The UK is the best place in the world to die, according to a report comparing end-of-life care in 80 countries.

The Economist Intelligence Unit (EIU) released its rankings today and found that the UK’s national policies, extensive integration of palliative care, and quality hospices contributed to its number one ranking.

The best countries were mostly European, Asia-Pacific, and North American countries, with Australia nabbing the second spot, followed by New Zealand, Ireland, and Belgium. Taiwan was the highest ranking Asian country at number six, with Germany, the Netherlands, the U.S., and France rounding out the top 10.

What was it about the UK, though, that made it stand out? And why should other countries look to mimic it?

“A very strong marker in our index is the availability of specialized palliative care workers and this is where the UK scores particularly well,” Annie Pannelay, of EIU healthcare, told The Guardian. “The UK has a long history of providing treatment in palliative care. The other super strong marker is the way that the countries do have a plan for palliative care. That means they are on the dynamic measuring progress and improving.”

It’s important countries that are not faring as well pay attention to the UK, since an end-of-life care system should be a concern not only for those that hope to pass away in a comfortable environment, but for relatives and the country as a whole.

Taking a look at India and China (ranked 67th and 71st respectively), the researchers hypothesized why their system was failing, and what it could mean for the two countries. They write of China: “the impact of the one-child policy, often leaving individuals caring for two parents and four grandparents, will lead to even more demand for outside resources to provide support.”

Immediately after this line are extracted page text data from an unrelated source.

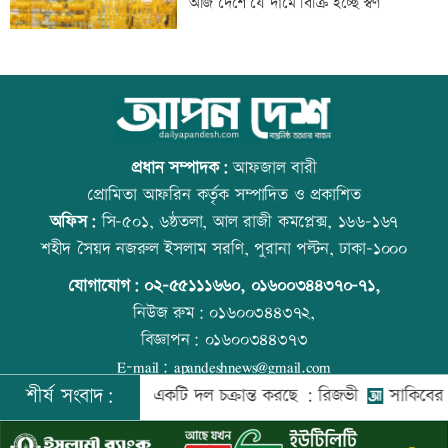
আজ দেশে যে দামে বিক্রি হচ্ছে স্বর্ণ
ওমান
স্বর্ণ খাতকে আনুষ্ঠানিক কাঠামোয় আনছে
আজ বিশ্ব বন্ধু দিবস
সরকার, মতামত চাইল মন্ত্রণালয়
প্রধান সম্পাদক:
আফজাল বারী
প্রোমিতা আফরিন কর্তৃক সম্পাদিত ও প্রকাশিত
অফিস:
সি-৫০১, ৬ষ্ঠতলা, আল রাজী কমপ্লেক্স, ১৬৬-১৬৭
গবেষণা-দক্ষতা উন্নয়নে বাংলাদেশ-অস্ট্রেলিয়ার
প্রতিমন্ত্রীকে ঘিরে ভাইরাল ভিডিওতে ছবি
শহীদ সৈয়দ নজরুল ইসলাম সরণি, পুরানা পল্টন, ঢাকা-১০০০
নতুন উদ্যোগ
জুড়ে অপপ্রচার: এলিন
যোগাযোগ:
০২-৫৫১১১৬৬০
,
০১৬০০৩৪৪৩৭০-৭১,
নিউজ রুম:
০১৬০০৩৪৪৩৭২,
বিজ্ঞাপন:
০১৬০০৩৪৪৩৭৩
বিমানবন্দরে বাড়ছে নিরাপত্তা, বসছে অ্যান্টি-
বিশ্ব মাতৃদুগ্ধ দিবস আজ
E-mail:
apandeshnews@gmail.com
ড্রোন সিস্টেম
শীর্ষ সংবাদ:
দেশের বিরুদ্ধে একটি দল চক্রান্ত করছে : রিজভী
সাকিবের বাড়িতে 
©
২০২৬ |
আপন দেশ ডটকম
কর্তৃক সর্বসত্ব ® সংরক্ষিত | উন্নয়নে
ইমিথমেকারস.কম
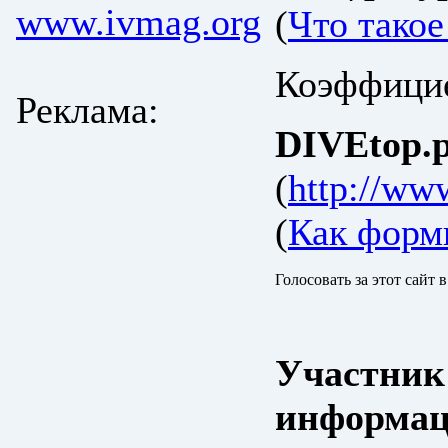
www.ivmag.org
(
Что тако
Коэффицие
Реклама:
DIVEtop.р
(
http://www
(
Как форм
Голосовать за этот сайт 
Участник
информац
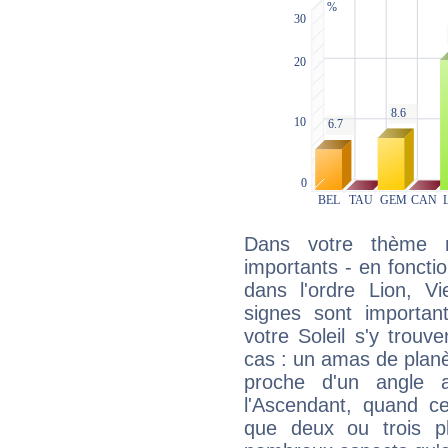
Dans votre thème na
importants - en fonctio
dans l'ordre Lion, V
signes sont importa
votre Soleil s'y trouv
cas : un amas de planè
proche d'un angle 
l'Ascendant, quand c
que deux ou trois pl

Issues such as this are of particular interest to countries in Southeast Asia, whose populations are huge. Many countries are dealing with aging populations, and with a rise in non-communicable diseases like cancer, dementia, and diabetes. This will stretch resources, so a comprehensive plan for end-of-life care is becoming essential.

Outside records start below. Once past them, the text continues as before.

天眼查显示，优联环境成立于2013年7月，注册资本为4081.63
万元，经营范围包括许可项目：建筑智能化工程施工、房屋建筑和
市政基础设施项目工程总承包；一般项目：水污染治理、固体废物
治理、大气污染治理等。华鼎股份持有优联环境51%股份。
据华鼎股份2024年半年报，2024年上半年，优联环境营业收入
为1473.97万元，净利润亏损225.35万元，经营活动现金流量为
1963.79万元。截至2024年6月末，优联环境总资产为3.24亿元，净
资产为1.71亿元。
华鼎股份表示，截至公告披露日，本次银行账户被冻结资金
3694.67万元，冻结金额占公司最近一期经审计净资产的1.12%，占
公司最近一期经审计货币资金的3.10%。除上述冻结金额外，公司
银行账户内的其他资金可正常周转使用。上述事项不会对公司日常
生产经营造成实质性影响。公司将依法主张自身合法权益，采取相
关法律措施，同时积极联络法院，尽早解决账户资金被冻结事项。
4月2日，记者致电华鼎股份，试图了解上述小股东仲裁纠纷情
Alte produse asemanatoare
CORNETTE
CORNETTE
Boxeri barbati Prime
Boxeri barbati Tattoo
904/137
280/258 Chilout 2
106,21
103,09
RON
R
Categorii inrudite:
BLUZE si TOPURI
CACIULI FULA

More personal concerns include financial loads to patients and families, and the UK excels here as well. Eighty to 100 percent of end-of-life care services are paid for by sources such as charitable funding, rather than placing that burden on the patient’s relatives. The report points out that attention from both public and private sectors is what makes the UK’s palliative care system possible.

“With a strong hospice movement—much of it supported by charitable funding — palliative and end-of-life care are both part of a national strategy that is leading to more services being provided in National Health Service hospitals, as the country works to integrate hospice care more deeply into the health care system,” the report states.